Federal trucking regulations don’t stand in the way of a legal dispute over truck driver business
expense reimbursement, a federal judge ruled.
The decision means CSX Intermodal Terminals Inc. has to face a lawsuit filed by 53 truck drivers
who want to be reimbursed for expenses. They say a California law that requires companies to
reimburse workers for business expenses overrides terms in their contracts that require them to
bear such costs.
“Typically on these trucking cases, people’s operating expenses run in the $25,000 to $50,000 a
year range,” Aaron Kaufmann, a lawyer for the drivers, told Bloomberg Law. He estimated his
clients are owed at least $5 million in unreimbursed expenses and associated penalties allowed
under the California law. Kaufmann, with Leonard Carder LLP in Oakland, Calif., is an editor-inchief
of a Bloomberg Law treatise on federal wage-and-hour law.
CSX declined to comment.
CSX hires drivers through contracts called leases.

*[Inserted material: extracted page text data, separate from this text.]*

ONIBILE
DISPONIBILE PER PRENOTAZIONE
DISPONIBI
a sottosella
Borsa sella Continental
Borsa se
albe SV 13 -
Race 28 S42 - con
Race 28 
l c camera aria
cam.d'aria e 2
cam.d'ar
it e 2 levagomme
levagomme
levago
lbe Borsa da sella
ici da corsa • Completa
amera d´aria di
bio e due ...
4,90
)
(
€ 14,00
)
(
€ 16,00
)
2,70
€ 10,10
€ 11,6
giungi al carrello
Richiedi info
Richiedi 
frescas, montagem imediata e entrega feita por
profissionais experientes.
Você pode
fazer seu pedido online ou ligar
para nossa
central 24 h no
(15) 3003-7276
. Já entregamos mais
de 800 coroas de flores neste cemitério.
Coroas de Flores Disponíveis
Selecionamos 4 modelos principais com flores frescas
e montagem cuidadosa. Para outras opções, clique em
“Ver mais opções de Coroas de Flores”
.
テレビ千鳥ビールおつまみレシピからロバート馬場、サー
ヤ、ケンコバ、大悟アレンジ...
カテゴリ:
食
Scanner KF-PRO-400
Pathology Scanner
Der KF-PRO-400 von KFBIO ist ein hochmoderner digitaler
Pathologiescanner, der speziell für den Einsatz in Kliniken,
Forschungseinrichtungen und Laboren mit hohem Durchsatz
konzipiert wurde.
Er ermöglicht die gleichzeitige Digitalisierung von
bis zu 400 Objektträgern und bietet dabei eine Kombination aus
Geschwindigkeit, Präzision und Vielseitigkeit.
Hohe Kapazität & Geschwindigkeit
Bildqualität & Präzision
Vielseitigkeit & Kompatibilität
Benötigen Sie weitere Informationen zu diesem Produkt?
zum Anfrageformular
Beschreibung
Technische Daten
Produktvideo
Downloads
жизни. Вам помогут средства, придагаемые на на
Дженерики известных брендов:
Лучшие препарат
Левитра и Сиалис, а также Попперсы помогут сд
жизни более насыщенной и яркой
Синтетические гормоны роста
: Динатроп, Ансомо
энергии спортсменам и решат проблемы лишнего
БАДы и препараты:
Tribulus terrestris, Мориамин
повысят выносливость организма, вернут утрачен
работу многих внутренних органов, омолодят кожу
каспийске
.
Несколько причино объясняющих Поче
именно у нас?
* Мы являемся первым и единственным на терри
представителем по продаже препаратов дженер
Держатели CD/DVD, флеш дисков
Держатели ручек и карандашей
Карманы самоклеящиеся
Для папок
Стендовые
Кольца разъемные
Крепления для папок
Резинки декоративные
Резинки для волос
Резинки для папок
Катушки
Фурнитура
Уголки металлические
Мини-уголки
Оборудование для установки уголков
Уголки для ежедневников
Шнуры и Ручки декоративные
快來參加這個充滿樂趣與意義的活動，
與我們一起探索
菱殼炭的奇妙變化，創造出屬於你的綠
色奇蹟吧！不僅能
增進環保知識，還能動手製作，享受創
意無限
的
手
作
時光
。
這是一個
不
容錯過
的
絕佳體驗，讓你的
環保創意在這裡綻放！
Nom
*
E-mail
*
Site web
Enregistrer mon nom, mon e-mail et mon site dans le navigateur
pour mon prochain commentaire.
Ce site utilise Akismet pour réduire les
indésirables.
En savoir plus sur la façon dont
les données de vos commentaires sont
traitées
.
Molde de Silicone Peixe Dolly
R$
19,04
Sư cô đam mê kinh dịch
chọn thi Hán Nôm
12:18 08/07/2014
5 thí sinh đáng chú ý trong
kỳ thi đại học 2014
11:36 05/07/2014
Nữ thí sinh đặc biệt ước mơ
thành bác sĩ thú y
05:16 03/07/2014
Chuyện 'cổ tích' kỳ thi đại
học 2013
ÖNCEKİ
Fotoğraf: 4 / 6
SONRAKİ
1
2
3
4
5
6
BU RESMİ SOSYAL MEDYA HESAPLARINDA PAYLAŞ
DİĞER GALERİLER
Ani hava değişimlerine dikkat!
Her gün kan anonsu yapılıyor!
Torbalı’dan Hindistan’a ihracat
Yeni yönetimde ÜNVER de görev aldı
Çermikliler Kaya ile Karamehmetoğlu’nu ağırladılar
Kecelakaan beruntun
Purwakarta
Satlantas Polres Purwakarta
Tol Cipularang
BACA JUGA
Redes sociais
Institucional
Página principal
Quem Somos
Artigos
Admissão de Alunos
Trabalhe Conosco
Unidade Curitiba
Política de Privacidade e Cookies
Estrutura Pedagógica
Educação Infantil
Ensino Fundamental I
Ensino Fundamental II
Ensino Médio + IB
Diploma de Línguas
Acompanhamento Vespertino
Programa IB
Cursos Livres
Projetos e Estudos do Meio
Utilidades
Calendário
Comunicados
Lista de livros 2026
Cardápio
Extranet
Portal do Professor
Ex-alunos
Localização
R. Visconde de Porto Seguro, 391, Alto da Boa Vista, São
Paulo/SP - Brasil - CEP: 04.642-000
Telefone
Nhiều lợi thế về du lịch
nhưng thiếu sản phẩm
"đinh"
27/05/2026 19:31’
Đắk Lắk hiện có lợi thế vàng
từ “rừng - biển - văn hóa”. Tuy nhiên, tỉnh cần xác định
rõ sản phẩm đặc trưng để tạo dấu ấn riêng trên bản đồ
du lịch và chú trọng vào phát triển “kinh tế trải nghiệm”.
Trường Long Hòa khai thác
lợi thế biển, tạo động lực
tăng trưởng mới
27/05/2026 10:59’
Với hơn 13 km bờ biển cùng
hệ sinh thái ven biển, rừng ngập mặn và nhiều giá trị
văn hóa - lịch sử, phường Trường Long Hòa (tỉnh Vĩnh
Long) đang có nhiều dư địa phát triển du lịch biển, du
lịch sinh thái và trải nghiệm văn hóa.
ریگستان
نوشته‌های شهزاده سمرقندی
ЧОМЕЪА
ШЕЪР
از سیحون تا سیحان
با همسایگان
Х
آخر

The federal truth-in-leasing regulations require
carriers and drivers to address certain topics in their lease agreements so operators can make
informed decisions, Judge Edward Chen of the U.S. District Court for the Northern District of
California said. When Congress authorized the regulations, it didn’t intend to block state worker
protection laws, he said.
California’s business expense law, like its law mandating rest and meal breaks after working a
certain number of hours, is unusual among state worker protection laws. The U.S. Department of
Transportation determined that federal hazardous material transportation law pre-empts the state’s
rest and meal break rules because they create an “unnecessary delay” in transporting explosives.
The case is Goyal v. CSX Intermodal Terminals, Inc., 2018 BL 348141, N.D. Cal., No. 17-cv-
06081, judgment on the pleadings denied 9/25/18.